Written exercise:
Please locate every line in the listing below that contains the string "instances", and copy each such line. Case matters when matching.

## start

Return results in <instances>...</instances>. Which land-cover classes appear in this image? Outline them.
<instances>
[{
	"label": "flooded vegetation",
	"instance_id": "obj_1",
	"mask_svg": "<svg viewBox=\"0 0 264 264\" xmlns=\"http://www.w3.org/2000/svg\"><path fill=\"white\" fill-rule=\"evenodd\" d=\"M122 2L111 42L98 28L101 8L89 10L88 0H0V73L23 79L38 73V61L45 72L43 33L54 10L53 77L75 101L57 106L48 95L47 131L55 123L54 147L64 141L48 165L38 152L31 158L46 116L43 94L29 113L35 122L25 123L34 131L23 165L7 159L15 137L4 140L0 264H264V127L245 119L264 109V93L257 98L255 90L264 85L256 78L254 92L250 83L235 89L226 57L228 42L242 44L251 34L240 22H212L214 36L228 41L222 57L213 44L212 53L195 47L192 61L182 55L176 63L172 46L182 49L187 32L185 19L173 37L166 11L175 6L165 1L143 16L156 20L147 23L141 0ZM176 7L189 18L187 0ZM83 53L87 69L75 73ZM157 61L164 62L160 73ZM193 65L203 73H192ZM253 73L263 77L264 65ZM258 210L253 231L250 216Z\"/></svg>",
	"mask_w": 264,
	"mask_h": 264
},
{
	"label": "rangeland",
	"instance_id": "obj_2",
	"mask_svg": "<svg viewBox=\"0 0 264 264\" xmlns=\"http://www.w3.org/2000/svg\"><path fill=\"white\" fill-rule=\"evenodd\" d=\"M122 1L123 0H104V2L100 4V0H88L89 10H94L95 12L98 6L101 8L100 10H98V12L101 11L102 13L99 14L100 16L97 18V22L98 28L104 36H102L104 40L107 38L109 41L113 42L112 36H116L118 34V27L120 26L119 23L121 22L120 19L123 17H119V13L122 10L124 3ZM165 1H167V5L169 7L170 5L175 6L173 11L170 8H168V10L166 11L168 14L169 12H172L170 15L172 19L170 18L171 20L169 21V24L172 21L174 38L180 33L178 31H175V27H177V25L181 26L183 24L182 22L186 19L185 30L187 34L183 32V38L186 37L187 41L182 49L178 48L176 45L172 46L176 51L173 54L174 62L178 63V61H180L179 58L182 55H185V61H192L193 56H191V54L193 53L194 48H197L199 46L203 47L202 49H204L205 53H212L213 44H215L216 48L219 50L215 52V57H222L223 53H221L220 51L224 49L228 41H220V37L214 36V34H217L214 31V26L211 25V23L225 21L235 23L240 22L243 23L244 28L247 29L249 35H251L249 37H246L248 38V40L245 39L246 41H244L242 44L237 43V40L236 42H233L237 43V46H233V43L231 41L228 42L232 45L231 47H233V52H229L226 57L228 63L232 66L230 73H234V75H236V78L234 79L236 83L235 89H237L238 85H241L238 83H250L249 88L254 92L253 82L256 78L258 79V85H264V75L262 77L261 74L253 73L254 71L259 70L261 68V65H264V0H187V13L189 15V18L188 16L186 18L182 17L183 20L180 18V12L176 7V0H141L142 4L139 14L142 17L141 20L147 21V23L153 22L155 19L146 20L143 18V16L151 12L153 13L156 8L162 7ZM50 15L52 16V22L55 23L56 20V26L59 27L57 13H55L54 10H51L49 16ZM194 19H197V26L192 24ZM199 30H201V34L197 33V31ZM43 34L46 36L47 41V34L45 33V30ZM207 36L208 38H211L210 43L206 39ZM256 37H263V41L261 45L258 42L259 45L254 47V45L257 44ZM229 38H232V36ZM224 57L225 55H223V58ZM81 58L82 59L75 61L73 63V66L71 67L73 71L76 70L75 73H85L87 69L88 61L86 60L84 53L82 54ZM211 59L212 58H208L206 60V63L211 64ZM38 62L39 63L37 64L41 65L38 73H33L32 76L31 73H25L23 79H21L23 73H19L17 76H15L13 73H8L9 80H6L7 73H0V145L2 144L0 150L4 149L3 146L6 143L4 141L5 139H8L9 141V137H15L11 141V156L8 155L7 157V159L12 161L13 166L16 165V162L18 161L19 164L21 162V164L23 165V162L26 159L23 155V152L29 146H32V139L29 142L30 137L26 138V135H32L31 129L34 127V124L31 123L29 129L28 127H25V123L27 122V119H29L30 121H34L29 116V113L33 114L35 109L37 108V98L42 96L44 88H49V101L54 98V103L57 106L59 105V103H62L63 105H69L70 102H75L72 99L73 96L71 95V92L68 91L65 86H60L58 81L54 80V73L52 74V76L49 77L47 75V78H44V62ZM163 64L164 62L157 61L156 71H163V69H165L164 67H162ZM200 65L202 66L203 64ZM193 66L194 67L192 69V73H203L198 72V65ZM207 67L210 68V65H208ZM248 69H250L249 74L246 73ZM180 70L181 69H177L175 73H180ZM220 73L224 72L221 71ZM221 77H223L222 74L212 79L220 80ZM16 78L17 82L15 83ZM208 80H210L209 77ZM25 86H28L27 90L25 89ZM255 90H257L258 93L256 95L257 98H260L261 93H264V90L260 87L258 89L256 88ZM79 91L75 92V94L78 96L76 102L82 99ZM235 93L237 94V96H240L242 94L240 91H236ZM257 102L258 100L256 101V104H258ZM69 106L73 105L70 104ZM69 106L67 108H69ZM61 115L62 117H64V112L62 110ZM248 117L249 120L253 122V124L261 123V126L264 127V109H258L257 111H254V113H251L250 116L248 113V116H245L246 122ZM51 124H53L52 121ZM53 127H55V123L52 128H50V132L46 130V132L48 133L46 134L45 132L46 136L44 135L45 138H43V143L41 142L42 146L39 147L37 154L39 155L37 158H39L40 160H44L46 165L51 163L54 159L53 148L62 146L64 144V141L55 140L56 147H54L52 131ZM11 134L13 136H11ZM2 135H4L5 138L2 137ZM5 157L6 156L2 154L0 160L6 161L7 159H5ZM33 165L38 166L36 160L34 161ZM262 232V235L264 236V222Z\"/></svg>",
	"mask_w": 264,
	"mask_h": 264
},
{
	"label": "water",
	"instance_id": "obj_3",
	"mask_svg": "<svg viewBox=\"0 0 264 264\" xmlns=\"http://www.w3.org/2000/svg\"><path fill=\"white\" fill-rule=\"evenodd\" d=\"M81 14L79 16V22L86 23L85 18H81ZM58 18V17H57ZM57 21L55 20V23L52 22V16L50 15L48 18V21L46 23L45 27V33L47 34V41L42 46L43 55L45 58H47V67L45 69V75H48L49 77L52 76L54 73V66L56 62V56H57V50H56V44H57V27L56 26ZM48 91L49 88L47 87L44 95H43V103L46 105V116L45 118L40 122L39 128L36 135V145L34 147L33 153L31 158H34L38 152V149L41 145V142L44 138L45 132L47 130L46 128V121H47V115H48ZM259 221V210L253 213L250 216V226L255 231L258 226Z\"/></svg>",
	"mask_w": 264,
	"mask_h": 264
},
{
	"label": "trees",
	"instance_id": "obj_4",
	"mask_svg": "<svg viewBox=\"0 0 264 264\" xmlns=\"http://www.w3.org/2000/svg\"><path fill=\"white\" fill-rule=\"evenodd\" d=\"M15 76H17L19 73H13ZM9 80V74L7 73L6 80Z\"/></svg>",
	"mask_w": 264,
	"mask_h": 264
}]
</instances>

## end

The answer:
Return results in <instances>...</instances>. Which land-cover classes appear in this image? Outline them.
<instances>
</instances>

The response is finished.